Now, before we put the cold bar in contact with the hot bar, let's think about each bar separately. In our simplified drawing of the cold bar, let's say that three of the atoms have no energy and one atom has one quantum of energy and is at a slightly higher energy level, symbolized by the set of curved lines representing its motion. How many different microstates can this system exhibit?
If we think about the different ways we can distribute the quantum of energy amongst the 4 atoms, we see that there are 4 possible microstates.
If we do the same for our hot bar, where we have 5 quanta of energy that can be distributed in a variety of ways amongst the 4 atoms, we use some math to see that there are 56 possible microstates.
When we brought the two bars in contact in our demonstration, we saw that they reached thermal equilibrium.
Here, in our simplified example, we will bring the cold bar (defined as our system) and the hot bar (defined as our surroundings) together and divide the 6 quanta of energy equally between the two. The first law of thermodynamics tells us that the total of 6 quanta will be conserved.
Now, how many microstates are now possible in each bar?
As you might have expected, the number of possible microstates in what was originally our hot bar decreased, and the number of possible microstates in what was originally our cold bar increased.
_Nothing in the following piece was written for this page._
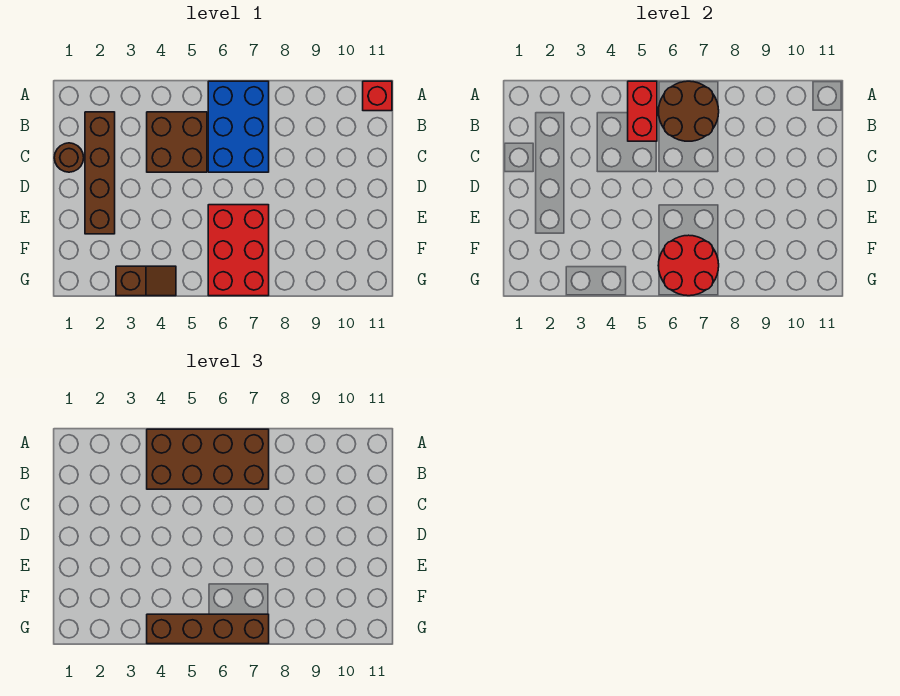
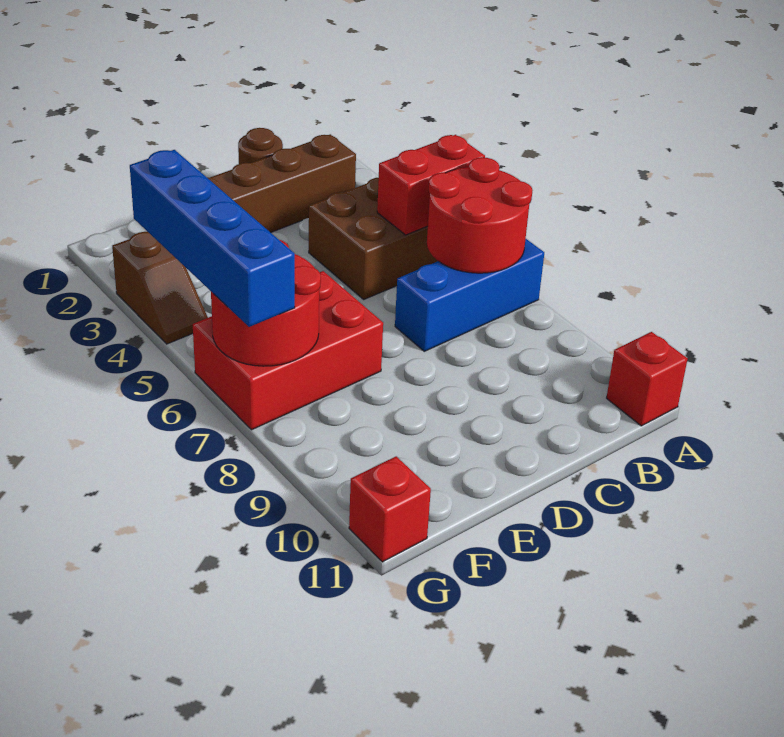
brown brick A4:B7 level 3 -> none
blue brick A6:C7 level 1 -> blue brick A7:C7 level 1
brown round brick A6:B7 level 2 -> red round brick A6:B7 level 2
brown brick G4:G7 level 3 -> blue brick G4:G7 level 3
none -> red brick G11 level 1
Let's see what this means for our total entropy change. We will use a relationship for entropy that was derived by Ludwig Boltzmann. It states that entropy is equal to a constant, called the Boltzmann constant, times the natural log of the number of microstates.
When calculating entropy change, whether it be for the system or surroundings, delta S would be equal to Boltzmann's constant times the natural log of the ratio of the final number of microstates to the initial number of microstates.
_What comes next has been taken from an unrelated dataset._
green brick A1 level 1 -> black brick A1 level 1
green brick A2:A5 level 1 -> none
The entropy change in our cold bar was positive while the entropy change in our hot bar was negative. But remember, it's the total entropy change that matters. We see that our total entropy change for this process is positive. The spontaneous transfer of heat from our hot bar to our cold bar is consistent with the 2nd law of thermodynamics.
If you did a similar calculation for the reverse process, that of heat transferring from the cold bar to the hot bar, the total entropy change would be negative indicating that it is not spontaneous.
As we hinted earlier and as you may have guessed by our very simplified scenario, calculating the number of microstates in a real system can be very challenging. Generally speaking, you will be calculating entropy in terms of measurable macroscopic quantities such as heat capacity or enthalpy of phase change. However, having a qualitative understanding of the physical meaning of entropy will help you properly interpret the entropy changes caused by various processes.
To Review, for a process to proceed spontaneously, the total entropy change for a system and its surroundings must be positive. Entropy measures the number of possible ways energy can be distributed in a system of molecules. A microstate is an instantaneous catalog that describes the energy of each molecule in a system. Because molecules are constantly interacting and exchanging energy, this description constantly needs to be revised. A given system has a large number of possible microstates. As we saw with the Boltzmann equation, entropy is proportional to the number of microstates.
It is highly recommended that the video is paused when prompted so that students are able to attempt the activities on their own and then check their solutions against the video.